Крест без любви | страница 4



Йозеф отодвинул пустую тарелку из-под пирожного. Кристоф подтолкнул к нему вторую, лицо его раскраснелось, он смущенно усмехнулся:

— Давай съешь и второе, я в самом деле не голоден.

Помедлив с минуту, Йозеф улыбнулся и принялся за второе пирожное.

— Все, что ты говоришь, кажется мне даже чересчур убедительным. И таким простым и понятным, каким может быть только… только громадное заблуждение.

— Пожалуйста, объясни мне, как это…

Йозеф беспомощно развел руками:

— Я не могу тебе ничего объяснить, я вообще не могу с тобой спорить. Я считаю, что в твоих словах есть что-то зловещее, они похожи на ругательства, обидные, оскорбительные ругательства.

— Христос тоже обозвал торговцев и фарисеев обидными словами в храме, — тихо произнес Кристоф.

Йозеф испуганно вскинулся и какое-то время пристально смотрел на друга, зрачки его за стеклами очков расширились.

— О, я конечно же верю, что мы должны следовать Христу, но не тогда, когда он выступает в роли судьи… нет-нет… — Он грустно, как бы защищаясь, выставил вперед ладони. — Наверняка не должны.

— Что «нет-нет»? — взорвался Кристоф. — Так и будем позволять обводить себя вокруг пальца и спокойно смотреть, как они бьют и бьют в барабаны, эти идиоты, которых я называю старыми тупицами, пока в один прекрасный день и до нас с тобой не дойдет очередь играть роль «наших смелых мальчиков», так, что ли? Вот именно, — ответил он на вопрошающий взгляд друга, — вот именно, в один прекрасный день нам придется взять на себя решение этой замечательной исторической задачи — с котелком и фляжкой валяться где-нибудь в грязи после бессмысленных занятий на плацу казармы. Вот так закончатся для нас эти смехотворные патриотические зрелища. О Боже, да немцы просто замирают от счастья, если им разрешают облачиться в мундир.

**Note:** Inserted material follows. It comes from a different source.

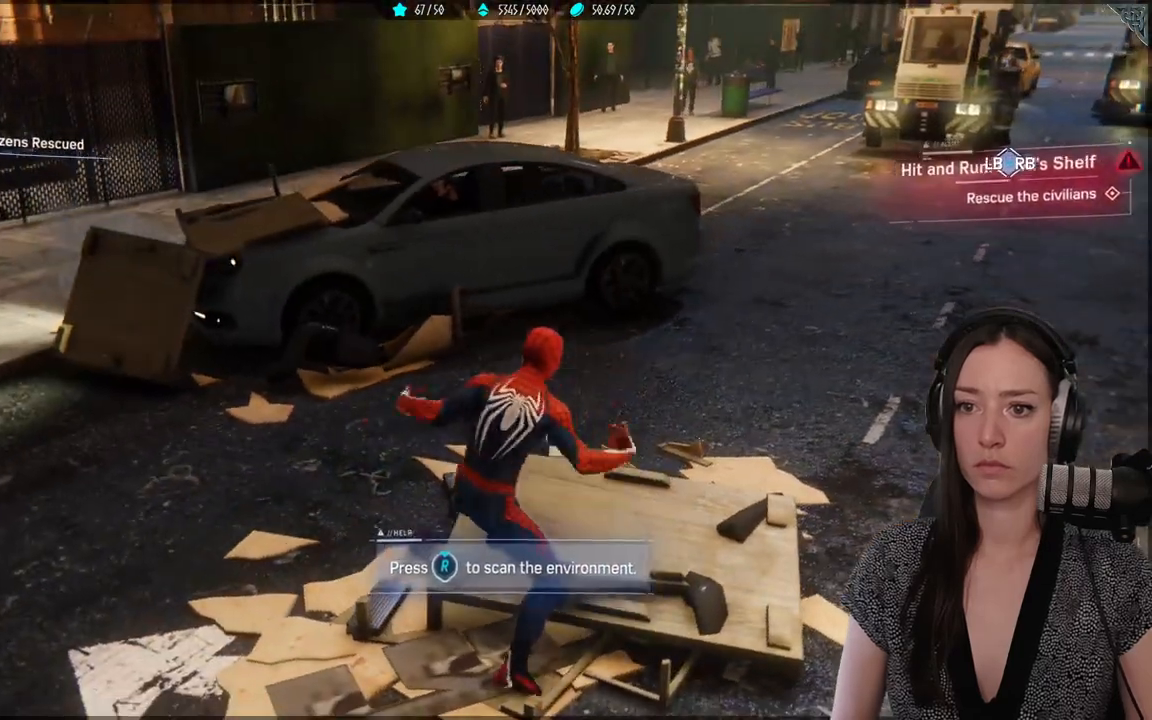
{"buttons": [], "left_stick": "center", "right_stick": "left", "events": [[17, "right_stick", "center"], [467, "L1", "up"], [467, "R1", "up"], [467, "right_stick", "left"]]}
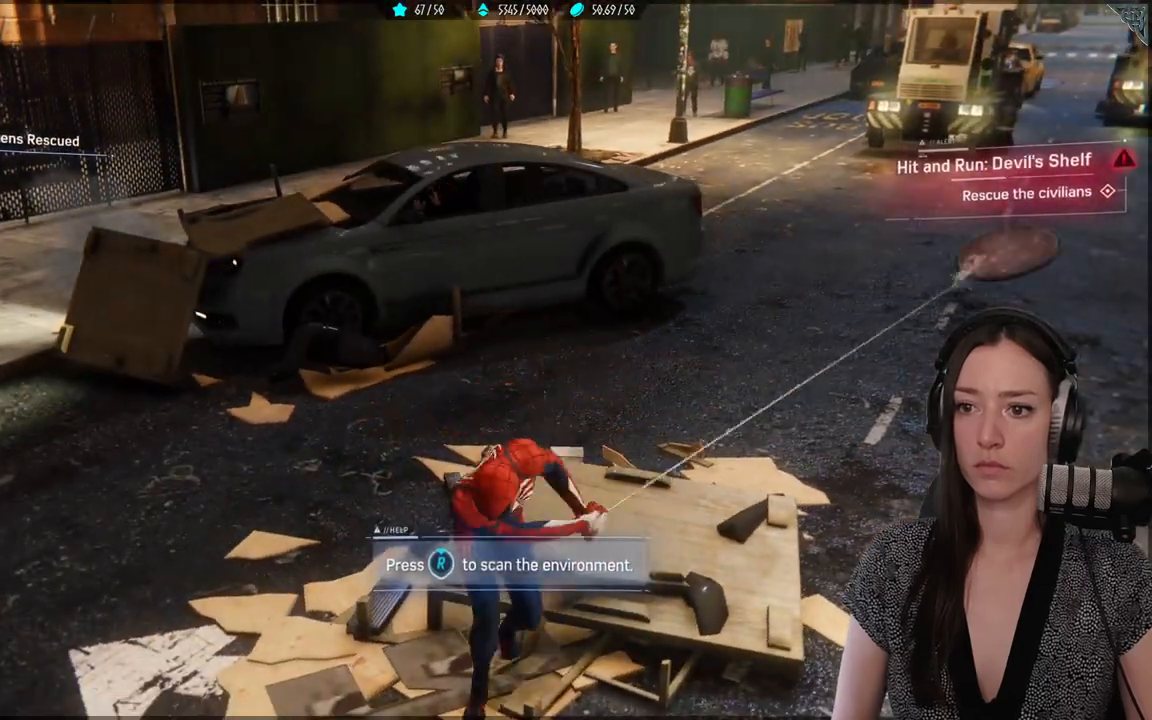
{"buttons": ["L1", "R1"], "left_stick": "center", "right_stick": "center", "events": [[217, "right_stick", "center"], [333, "L1", "down"], [383, "R1", "down"]]}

— Я не пойму, куда ты клонишь. Ты что, думаешь, человечество может обойтись без войн?

— Нет, но если мне в один прекрасный день придется идти воевать, то мне хотелось бы ясно понимать, что страдаю я не за честь мундира, который мне придется носить, и не за власть, которая заставит меня напялить его… Я не вынесу, если мне действительно придется страдать только за это. Страдания миллионов должны иметь какой-то смысл, но отнюдь не политический, понимаешь? Если без воли Господа нашего ни один волос не упадет с наших голов — а я в это верю, — то я не верю, будто Богу угодно, чтобы мы в каком-либо будущем Лангемарке пали смертью храбрых на поле боя во славу Пруссии или же ради Германии, мы, храбрые мальчики… Нет, нет и нет!